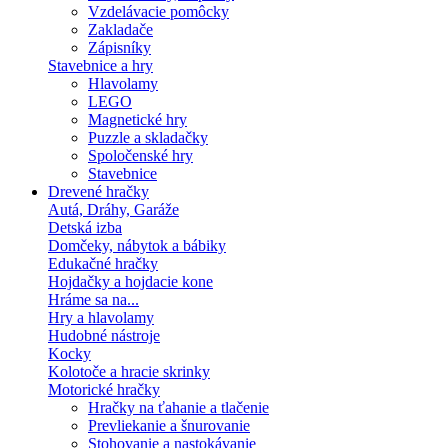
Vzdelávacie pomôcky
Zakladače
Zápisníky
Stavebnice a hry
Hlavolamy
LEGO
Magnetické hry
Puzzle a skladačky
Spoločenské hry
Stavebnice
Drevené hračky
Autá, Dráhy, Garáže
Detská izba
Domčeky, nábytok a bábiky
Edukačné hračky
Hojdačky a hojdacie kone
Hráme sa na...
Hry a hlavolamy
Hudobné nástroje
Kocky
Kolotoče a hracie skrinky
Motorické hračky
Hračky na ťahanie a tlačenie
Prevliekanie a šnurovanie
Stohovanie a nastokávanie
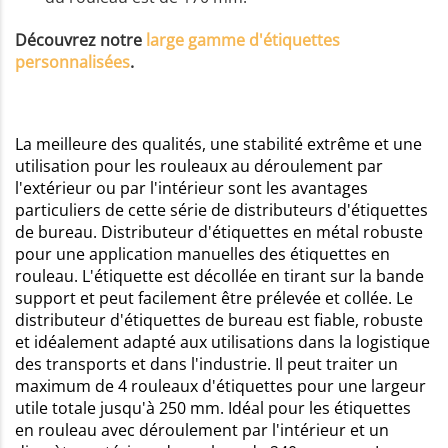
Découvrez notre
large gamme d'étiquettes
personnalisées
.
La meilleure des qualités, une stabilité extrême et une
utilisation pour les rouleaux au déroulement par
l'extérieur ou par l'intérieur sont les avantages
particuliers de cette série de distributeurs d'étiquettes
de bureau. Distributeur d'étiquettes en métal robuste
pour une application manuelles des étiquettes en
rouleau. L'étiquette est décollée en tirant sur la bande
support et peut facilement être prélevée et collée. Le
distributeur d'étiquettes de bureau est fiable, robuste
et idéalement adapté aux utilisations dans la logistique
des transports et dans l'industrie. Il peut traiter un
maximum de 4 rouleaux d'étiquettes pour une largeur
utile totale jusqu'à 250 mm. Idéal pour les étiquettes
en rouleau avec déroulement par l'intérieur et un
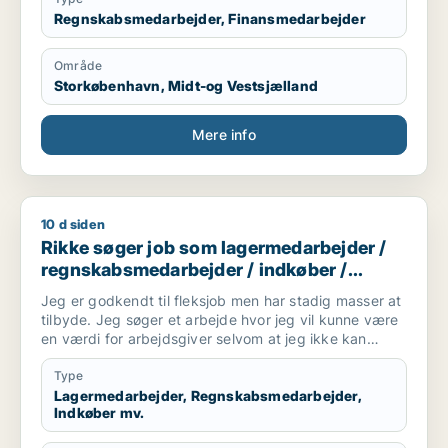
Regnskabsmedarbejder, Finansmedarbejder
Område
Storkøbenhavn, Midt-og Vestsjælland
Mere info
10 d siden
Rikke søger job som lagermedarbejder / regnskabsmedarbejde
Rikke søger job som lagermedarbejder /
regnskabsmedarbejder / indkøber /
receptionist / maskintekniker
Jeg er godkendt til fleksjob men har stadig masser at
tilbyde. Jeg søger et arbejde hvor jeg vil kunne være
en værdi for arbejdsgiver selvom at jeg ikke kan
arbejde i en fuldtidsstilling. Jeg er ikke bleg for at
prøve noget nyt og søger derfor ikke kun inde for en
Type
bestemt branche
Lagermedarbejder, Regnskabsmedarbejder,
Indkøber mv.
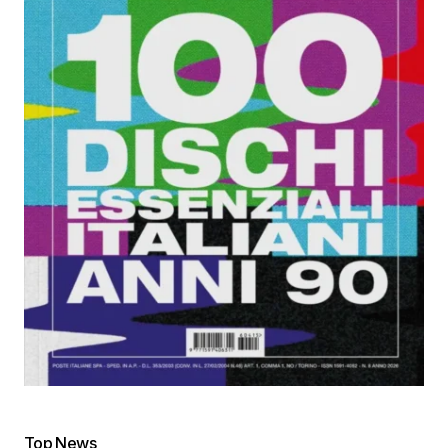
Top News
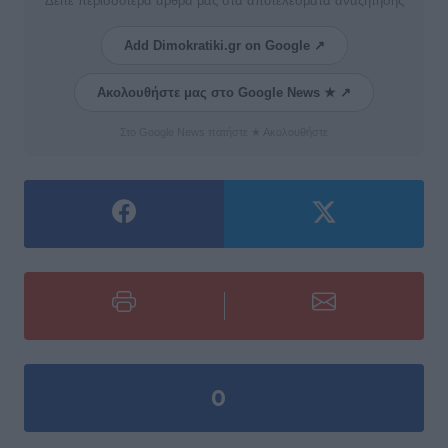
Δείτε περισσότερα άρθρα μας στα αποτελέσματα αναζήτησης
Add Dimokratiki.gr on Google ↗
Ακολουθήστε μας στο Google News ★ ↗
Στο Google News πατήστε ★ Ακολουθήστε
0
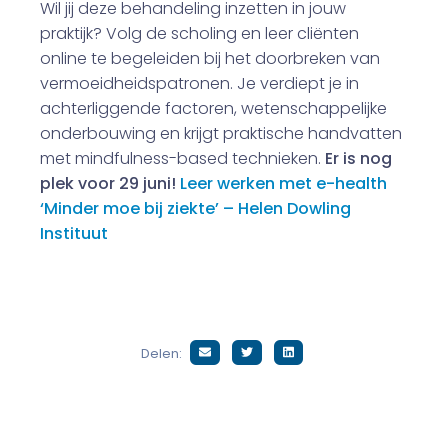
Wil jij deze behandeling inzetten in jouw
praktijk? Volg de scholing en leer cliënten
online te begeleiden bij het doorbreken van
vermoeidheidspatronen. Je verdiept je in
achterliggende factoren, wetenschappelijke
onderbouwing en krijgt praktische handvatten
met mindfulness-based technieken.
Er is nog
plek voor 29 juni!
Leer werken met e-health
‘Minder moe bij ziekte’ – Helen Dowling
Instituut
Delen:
--
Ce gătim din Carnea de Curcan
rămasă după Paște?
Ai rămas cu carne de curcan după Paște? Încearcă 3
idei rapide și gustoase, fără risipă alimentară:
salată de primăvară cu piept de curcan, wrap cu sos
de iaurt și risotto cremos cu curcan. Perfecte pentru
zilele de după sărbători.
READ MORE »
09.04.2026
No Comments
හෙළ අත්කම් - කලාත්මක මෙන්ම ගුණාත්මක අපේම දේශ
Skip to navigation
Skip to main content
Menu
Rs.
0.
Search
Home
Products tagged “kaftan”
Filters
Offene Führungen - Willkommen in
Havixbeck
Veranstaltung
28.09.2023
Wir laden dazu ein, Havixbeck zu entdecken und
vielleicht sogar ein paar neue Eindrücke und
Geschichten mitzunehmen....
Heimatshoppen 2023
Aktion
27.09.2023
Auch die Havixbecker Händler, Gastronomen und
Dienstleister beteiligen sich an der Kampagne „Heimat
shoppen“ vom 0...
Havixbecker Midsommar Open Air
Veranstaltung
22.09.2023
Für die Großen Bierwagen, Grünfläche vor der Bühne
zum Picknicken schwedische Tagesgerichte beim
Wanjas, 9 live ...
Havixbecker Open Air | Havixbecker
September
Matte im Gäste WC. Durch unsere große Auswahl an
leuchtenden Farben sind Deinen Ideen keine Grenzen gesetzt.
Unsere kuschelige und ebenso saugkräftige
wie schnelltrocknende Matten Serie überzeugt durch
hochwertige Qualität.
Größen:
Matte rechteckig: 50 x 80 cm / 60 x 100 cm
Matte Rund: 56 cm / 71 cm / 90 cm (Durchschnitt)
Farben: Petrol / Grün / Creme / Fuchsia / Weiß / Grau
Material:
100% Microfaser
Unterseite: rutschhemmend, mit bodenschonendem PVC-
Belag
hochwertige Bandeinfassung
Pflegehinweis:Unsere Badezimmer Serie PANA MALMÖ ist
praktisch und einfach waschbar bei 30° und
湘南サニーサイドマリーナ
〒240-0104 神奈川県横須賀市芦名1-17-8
* * *
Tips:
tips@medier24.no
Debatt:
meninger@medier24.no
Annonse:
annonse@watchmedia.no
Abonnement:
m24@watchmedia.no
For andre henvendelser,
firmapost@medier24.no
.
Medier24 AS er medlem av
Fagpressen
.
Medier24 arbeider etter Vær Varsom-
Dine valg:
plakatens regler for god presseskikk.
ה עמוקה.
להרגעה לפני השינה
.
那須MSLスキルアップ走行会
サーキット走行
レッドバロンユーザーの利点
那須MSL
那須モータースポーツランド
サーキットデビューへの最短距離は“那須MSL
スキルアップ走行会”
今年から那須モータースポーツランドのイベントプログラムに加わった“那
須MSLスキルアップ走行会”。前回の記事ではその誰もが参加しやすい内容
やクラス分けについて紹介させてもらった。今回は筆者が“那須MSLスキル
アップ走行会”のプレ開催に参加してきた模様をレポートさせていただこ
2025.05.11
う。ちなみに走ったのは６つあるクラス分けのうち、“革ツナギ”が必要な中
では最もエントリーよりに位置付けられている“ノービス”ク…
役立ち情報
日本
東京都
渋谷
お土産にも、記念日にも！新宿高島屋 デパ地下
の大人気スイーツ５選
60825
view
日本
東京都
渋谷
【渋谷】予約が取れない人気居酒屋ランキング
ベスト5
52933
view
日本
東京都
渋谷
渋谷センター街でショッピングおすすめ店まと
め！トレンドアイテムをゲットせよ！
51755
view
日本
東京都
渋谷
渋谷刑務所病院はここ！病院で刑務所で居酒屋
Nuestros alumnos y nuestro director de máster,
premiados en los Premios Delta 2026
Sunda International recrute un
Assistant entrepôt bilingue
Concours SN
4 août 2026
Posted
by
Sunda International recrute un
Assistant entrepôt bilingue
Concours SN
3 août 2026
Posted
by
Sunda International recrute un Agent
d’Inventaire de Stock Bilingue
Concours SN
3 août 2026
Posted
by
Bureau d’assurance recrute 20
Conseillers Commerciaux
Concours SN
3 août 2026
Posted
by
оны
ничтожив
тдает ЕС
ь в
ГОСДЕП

### What you have to do
Set down the lines above, unchanged, from the one containing "Vzdelávacie pomôcky" through the one containing "Stohovanie a nastokávanie", with both of those lines included.

### Finished task
Vzdelávacie pomôcky
Zakladače
Zápisníky
Stavebnice a hry
Hlavolamy
LEGO
Magnetické hry
Puzzle a skladačky
Spoločenské hry
Stavebnice
Drevené hračky
Autá, Dráhy, Garáže
Detská izba
Domčeky, nábytok a bábiky
Edukačné hračky
Hojdačky a hojdacie kone
Hráme sa na...
Hry a hlavolamy
Hudobné nástroje
Kocky
Kolotoče a hracie skrinky
Motorické hračky
Hračky na ťahanie a tlačenie
Prevliekanie a šnurovanie
Stohovanie a nastokávanie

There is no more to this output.